Eu não o respondi. Fiquei estática. De certa forma, não pude acreditar no que eu estava ouvindo e interpretando. Não era uma censura, meu pai jamais faria isso. Era uma crítica. E me irritava muito que dentre todas as pessoas que poderiam abrir a boca para falar do meu trabalho, meu pai ser o felizardo a estrear esse rol ao falar bem na minha cara.
Imagina só se ele soubesse que Mariah também estava dedicadíssima à tarefa de investigar um de seus funcionários mais antigos?
Quando abri minha boca para falar que entendia o desespero dele, não consegui. Porque eu não entendia. Se era para ele estar tão desesperado, deveria ter feito isso antes que eu assumisse a empresa. O problema está lá antes de mim, é algo óbvio. Meu pai não foi capaz de lidar com isso.

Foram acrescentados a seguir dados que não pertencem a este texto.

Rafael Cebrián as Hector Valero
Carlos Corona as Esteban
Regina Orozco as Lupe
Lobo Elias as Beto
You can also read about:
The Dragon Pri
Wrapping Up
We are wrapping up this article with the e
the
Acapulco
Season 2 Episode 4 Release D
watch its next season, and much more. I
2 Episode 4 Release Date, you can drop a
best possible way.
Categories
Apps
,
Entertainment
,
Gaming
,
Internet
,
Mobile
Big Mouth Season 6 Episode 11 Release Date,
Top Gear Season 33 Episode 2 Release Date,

Soltei uma risada azeda, um tanto cética quanto às palavras de Fletcha.
— Pai, acho melhor terminarmos essa conversa por aqui. — eu disse e me virei para ele, emitindo um olhar de aviso. — Eu vou checar sua lista, vou contar com sua ajuda. Mas por ora você precisa confiar em mim.
Deixei o pano de prato em suas mãos, caminhando em direção ao meu quarto.